COME USCIRE DAL PRESSING
Di fronte a una simile situazione – che stando alle previsioni migliorerà di poco, da qui al 2030 – possono bastare i 5 euro chiesti per entrare a Venezia? Ancora Gastaldi: «I primi dati confermano solo un leggero calo di arrivi. Ed è inevitabile: Venezia è una città unica al mondo e tutti desiderano visitarla. Possiamo impedirglielo?». Impedirlo no, ma distribuire i turisti negli spazi e nel tempo, secondo McKinsey, potrebbe essere uno degli schemi per uscire dal pressing asfissiante dei visitatori: «Gli arrivi vanno scaglionati. Ma con intelligenza e lucidità, trovando un equilibrio tra la necessità di preservare la qualità della vita dei locali e il desiderio di relax degli ospiti. Il problema è complesso e il dibattito va liberato da demonizzazioni tout court, anche nei confronti delle piattaforme tipo Airbnb. Che hanno aperto nuovi segmenti di mercato; stimolato nuove professioni; aiutato le famiglie a far fronte alla fiscalità immobiliare o a investire nel restauro di “vecchi” immobili ereditati.
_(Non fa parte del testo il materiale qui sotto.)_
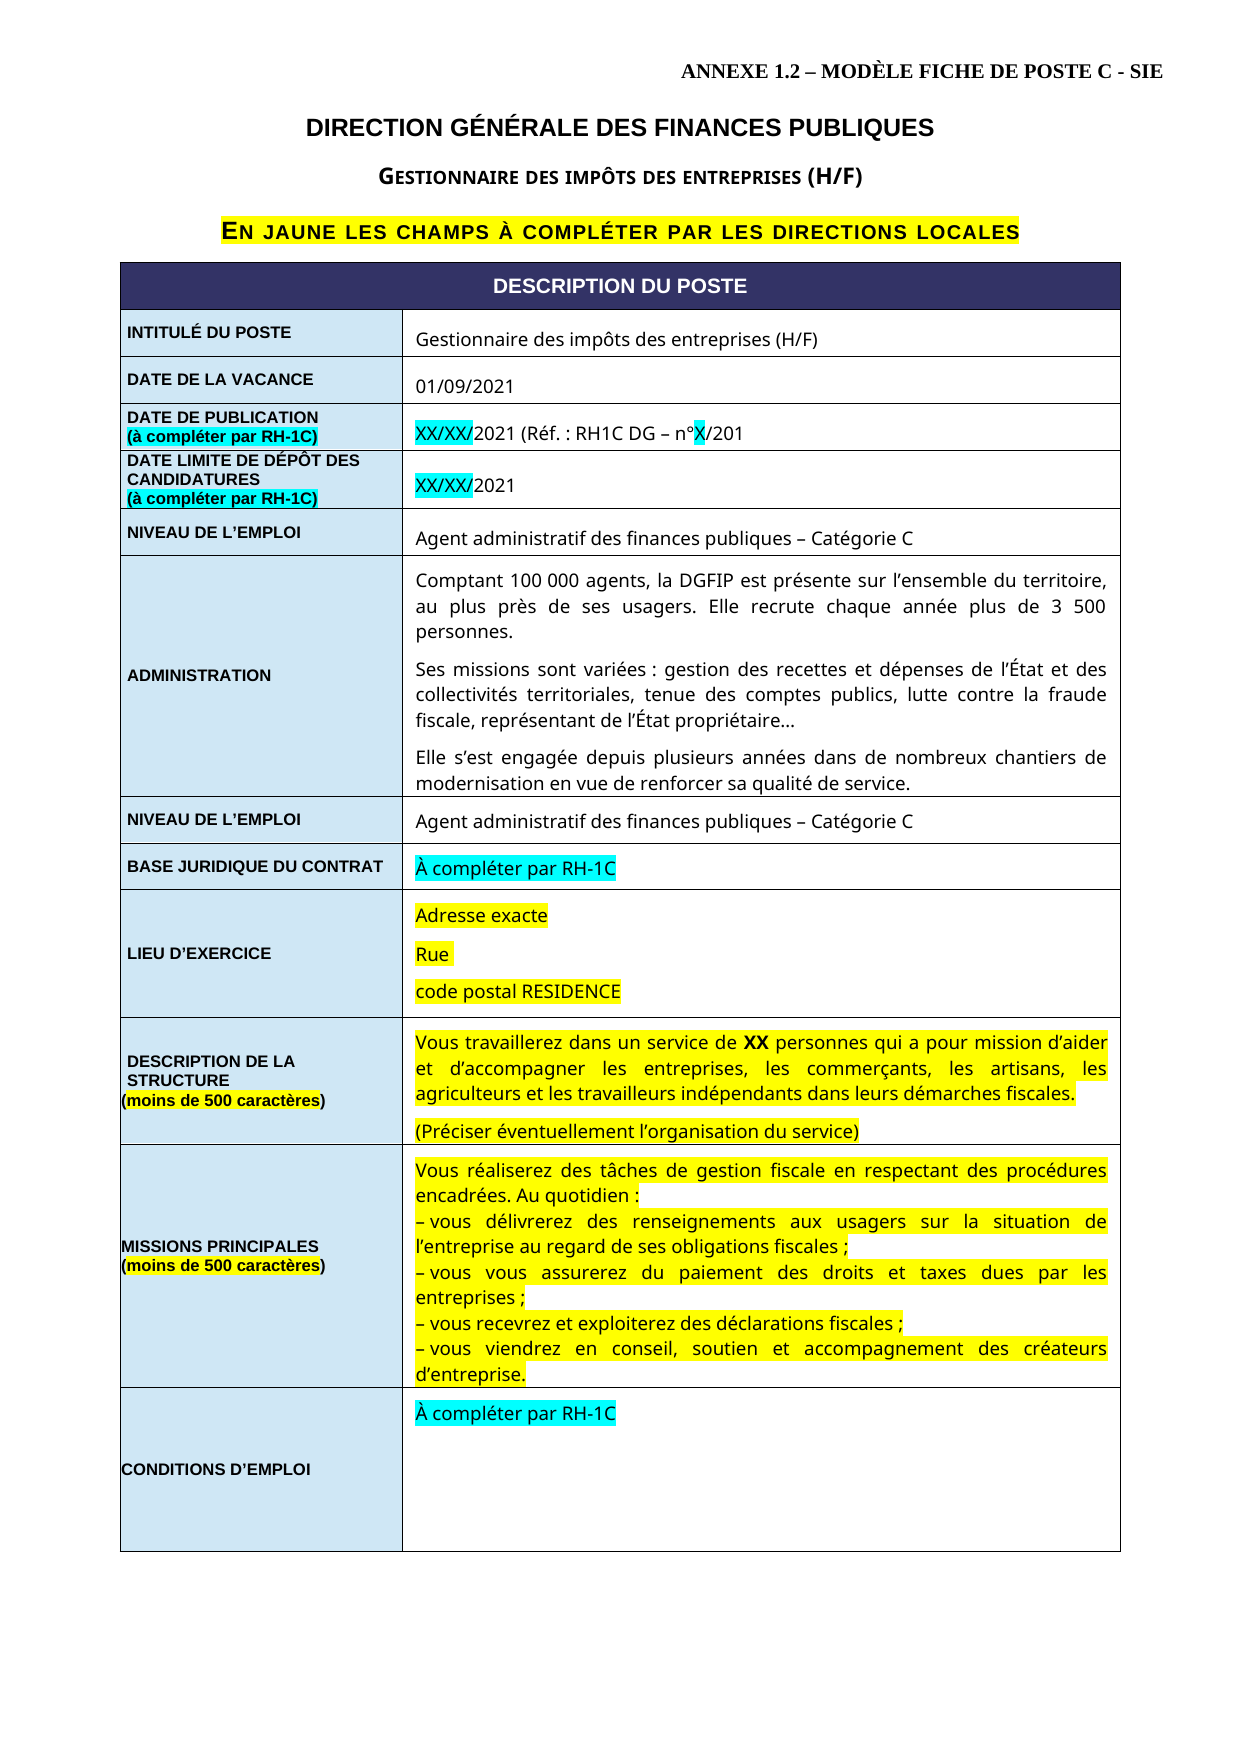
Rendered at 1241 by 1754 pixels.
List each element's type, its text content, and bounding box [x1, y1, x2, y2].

subtitle DIRECTION GÉNÉRALE DES FINANCES PUBLIQUES [77, 113, 1163, 141]
table_cell NIVEAU DE L’EMPLOI [121, 509, 402, 555]
table_cell MISSIONS PRINCIPALES (moins de 500 caractères) [121, 1145, 402, 1387]
table_cell 01/09/2021 [403, 357, 1120, 403]
table_cell Vous travaillerez dans un service de XX personnes qui a pour mission d’aider et d’accompagner les entreprises, les commerçants, les artisans, les agriculteurs et les travailleurs indépendants dans leurs démarches fiscales. (Préciser éventuellement l’organisation du service) [403, 1018, 1120, 1143]
table_cell BASE JURIDIQUE DU CONTRAT [121, 844, 402, 889]
table_cell DATE DE LA VACANCE [121, 357, 402, 403]
table_cell Vous réaliserez des tâches de gestion fiscale en respectant des procédures encadrées. Au quotidien : – vous délivrerez des renseignements aux usagers sur la situation de l’entreprise au regard de ses obligations fiscales ; – vous vous assurerez du paiement des droits et taxes dues par les entreprises ; – vous recevrez et exploiterez des déclarations fiscales ; – vous viendrez en conseil, soutien et accompagnement des créateurs d’entreprise. [403, 1145, 1120, 1387]
table_cell XX/XX/2021 (Réf. : RH1C DG – n°X/201 [403, 404, 1120, 449]
table_cell ADMINISTRATION [121, 556, 402, 796]
table_cell XX/XX/2021 [403, 451, 1120, 508]
table_cell DATE LIMITE DE DÉPÔT DES CANDIDATURES (à compléter par RH-1C) [121, 451, 402, 508]
table_cell Agent administratif des finances publiques – Catégorie C [403, 797, 1120, 842]
table_cell Comptant 100 000 agents, la DGFIP est présente sur l’ensemble du territoire, au plus près de ses usagers. Elle recrute chaque année plus de 3 500 personnes. Ses missions sont variées : gestion des recettes et dépenses de l’État et des collectivités territoriales, tenue des comptes publics, lutte contre la fraude fiscale, représentant de l’État propriétaire… Elle s’est engagée depuis plusieurs années dans de nombreux chantiers de modernisation en vue de renforcer sa qualité de service. [403, 556, 1120, 796]
table_cell DESCRIPTION DE LA STRUCTURE (moins de 500 caractères) [121, 1018, 402, 1143]
table_cell INTITULÉ DU POSTE [121, 310, 402, 356]
table_cell Gestionnaire des impôts des entreprises (H/F) [403, 310, 1120, 356]
table_cell À compléter par RH-1C [403, 1388, 1120, 1551]
table_cell DATE DE PUBLICATION (à compléter par RH-1C) [121, 404, 402, 449]
table_header DESCRIPTION DU POSTE [121, 263, 1120, 309]
table_cell NIVEAU DE L’EMPLOI [121, 797, 402, 842]
table_cell Agent administratif des finances publiques – Catégorie C [403, 509, 1120, 555]
table_cell CONDITIONS D’EMPLOI [121, 1388, 402, 1551]
table_cell À compléter par RH-1C [403, 844, 1120, 889]
table_cell Adresse exacte Rue code postal RESIDENCE [403, 890, 1120, 1017]
table_cell LIEU D’EXERCICE [121, 890, 402, 1017]
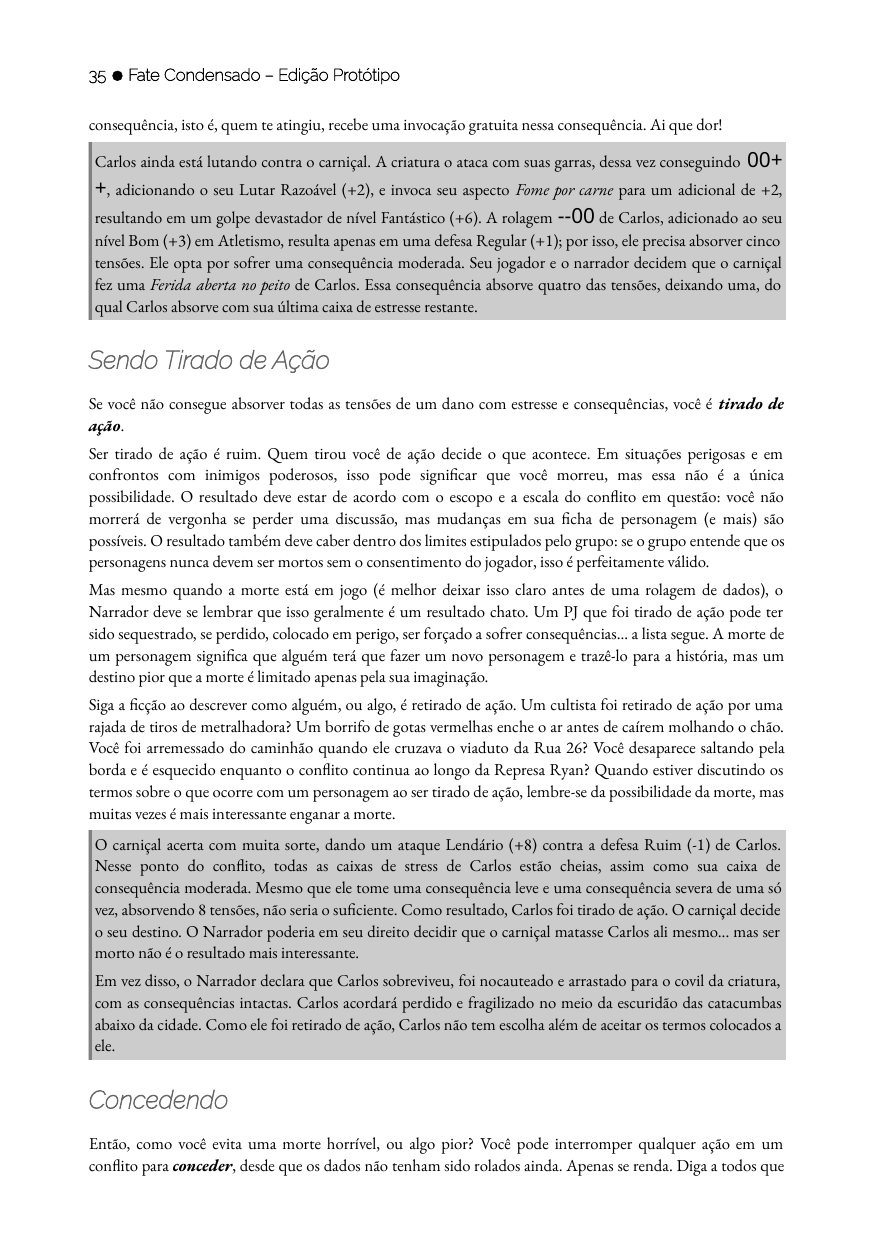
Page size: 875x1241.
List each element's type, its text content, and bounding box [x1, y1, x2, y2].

text Em vez disso, o Narrador declara que Carlos sobreviveu, foi nocauteado e arrastado para o covil da criatura, com as consequências intactas. Carlos acordará perdido e fragilizado no meio da escuridão das catacumbas abaixo da cidade. Como ele foi retirado de ação, Carlos não tem escolha além de aceitar os termos colocados a ele. [92, 967, 786, 1060]
text consequência, isto é, quem te atingiu, recebe uma invocação gratuita nessa consequência. Ai que dor! [88, 114, 786, 136]
text O carniçal acerta com muita sorte, dando um ataque Lendário (+8) contra a defesa Ruim (-1) de Carlos. Nesse ponto do conflito, todas as caixas de stress de Carlos estão cheias, assim como sua caixa de consequência moderada. Mesmo que ele tome uma consequência leve e uma consequência severa de uma só vez, absorvendo 8 tensões, não seria o suficiente. Como resultado, Carlos foi tirado de ação. O carniçal decide o seu destino. O Narrador poderia em seu direito decidir que o carniçal matasse Carlos ali mesmo... mas ser morto não é o resultado mais interessante. [92, 830, 786, 964]
text Carlos ainda está lutando contra o carniçal. A criatura o ataca com suas garras, dessa vez conseguindo 00++, adicionando o seu Lutar Razoável (+2), e invoca seu aspecto Fome por carne para um adicional de +2, resultando em um golpe devastador de nível Fantástico (+6). A rolagem --00 de Carlos, adicionado ao seu nível Bom (+3) em Atletismo, resulta apenas em uma defesa Regular (+1); por isso, ele precisa absorver cinco tensões. Ele opta por sofrer uma consequência moderada. Seu jogador e o narrador decidem que o carniçal fez uma Ferida aberta no peito de Carlos. Essa consequência absorve quatro das tensões, deixando uma, do qual Carlos absorve com sua última caixa de estresse restante. [92, 142, 786, 320]
text Mas mesmo quando a morte está em jogo (é melhor deixar isso claro antes de uma rolagem de dados), o Narrador deve se lembrar que isso geralmente é um resultado chato. Um PJ que foi tirado de ação pode ter sido sequestrado, se perdido, colocado em perigo, ser forçado a sofrer consequências... a lista segue. A morte de um personagem significa que alguém terá que fazer um novo personagem e trazê-lo para a história, mas um destino pior que a morte é limitado apenas pela sua imaginação. [88, 579, 786, 688]
text Então, como você evita uma morte horrível, ou algo pior? Você pode interromper qualquer ação em um conflito para conceder, desde que os dados não tenham sido rolados ainda. Apenas se renda. Diga a todos que [88, 1132, 786, 1176]
text Se você não consegue absorver todas as tensões de um dano com estresse e consequências, você é tirado de ação. [88, 393, 786, 436]
subtitle Sendo Tirado de Ação [88, 345, 786, 374]
subtitle Concedendo [88, 1085, 786, 1114]
text Siga a ficção ao descrever como alguém, ou algo, é retirado de ação. Um cultista foi retirado de ação por uma rajada de tiros de metralhadora? Um borrifo de gotas vermelhas enche o ar antes de caírem molhando o chão. Você foi arremessado do caminhão quando ele cruzava o viaduto da Rua 26? Você desaparece saltando pela borda e é esquecido enquanto o conflito continua ao longo da Represa Ryan? Quando estiver discutindo os termos sobre o que ocorre com um personagem ao ser tirado de ação, lembre-se da possibilidade da morte, mas muitas vezes é mais interessante enganar a morte. [88, 694, 786, 824]
text Ser tirado de ação é ruim. Quem tirou você de ação decide o que acontece. Em situações perigosas e em confrontos com inimigos poderosos, isso pode significar que você morreu, mas essa não é a única possibilidade. O resultado deve estar de acordo com o escopo e a escala do conflito em questão: você não morrerá de vergonha se perder uma discussão, mas mudanças em sua ficha de personagem (e mais) são possíveis. O resultado também deve caber dentro dos limites estipulados pelo grupo: se o grupo entende que os personagens nunca devem ser mortos sem o consentimento do jogador, isso é perfeitamente válido. [88, 442, 786, 573]
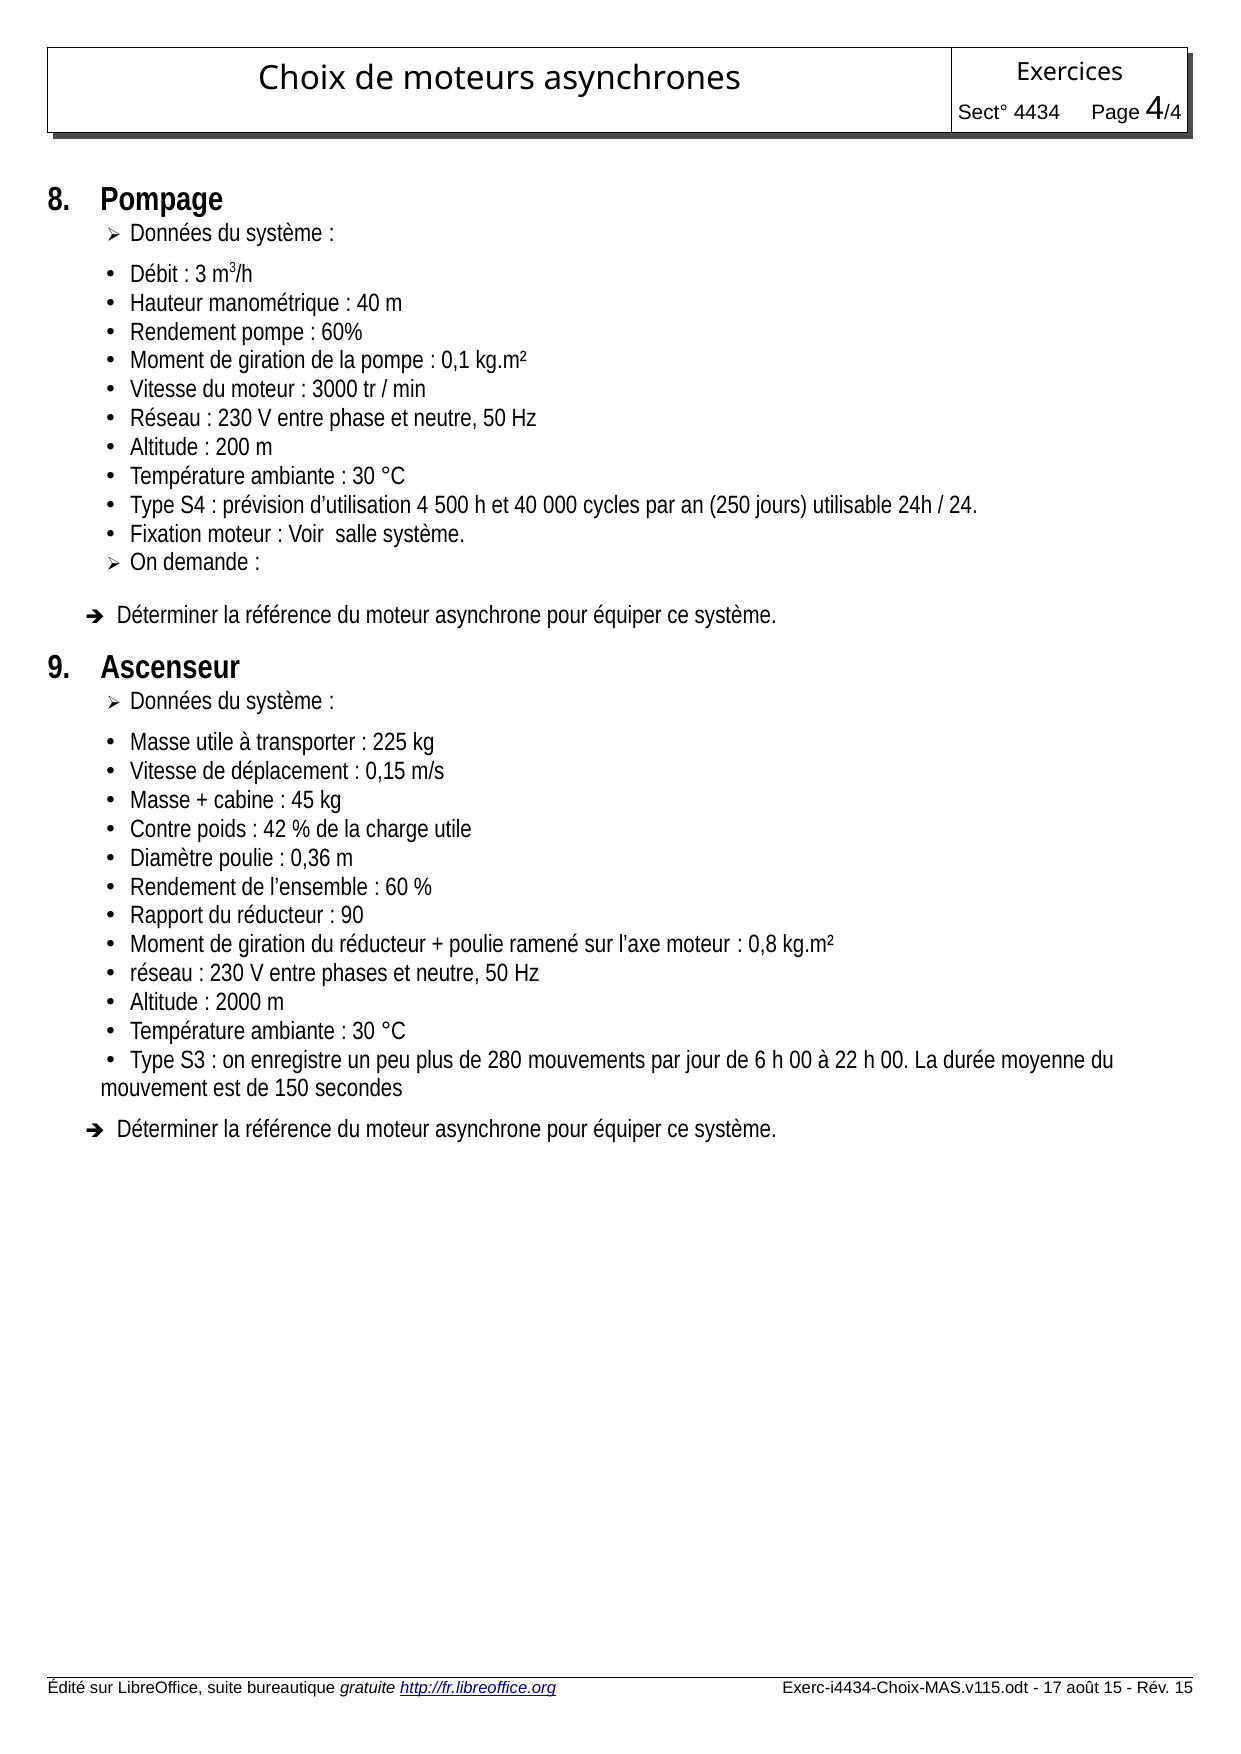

Andrebbero controllati gli alloggi non registrati, bisognerebbe far pagare le tasse e ridurre il nero e l’abusivismo. Sarebbe già una buona risposta al caro affitti e al sovraffollamento». E poi, come suggerisce McKinsey, quei proventi vanno reinvestiti sul territorio per infrastrutture altrimenti irrealizzabili o per progetti di conservazione del patrimonio culturale e naturale. «Infine», chiude Gastaldi: «serve un patto di territorio: costruire, con campagne di marketing, percorsi turistici allargando il perimetro delle visite, senza concentrarle nelle solite zone note». Un patto che coinvolga i residenti nella pianificazione turistica, creando figure capaci di leggere i dati per prevedere e governare i flussi e bilanciando i benefici economici del turismo con l’integrità delle destinazioni. Altrimenti continueremo a leggere, per le vie delle città europee: «Meno turismo, più vita».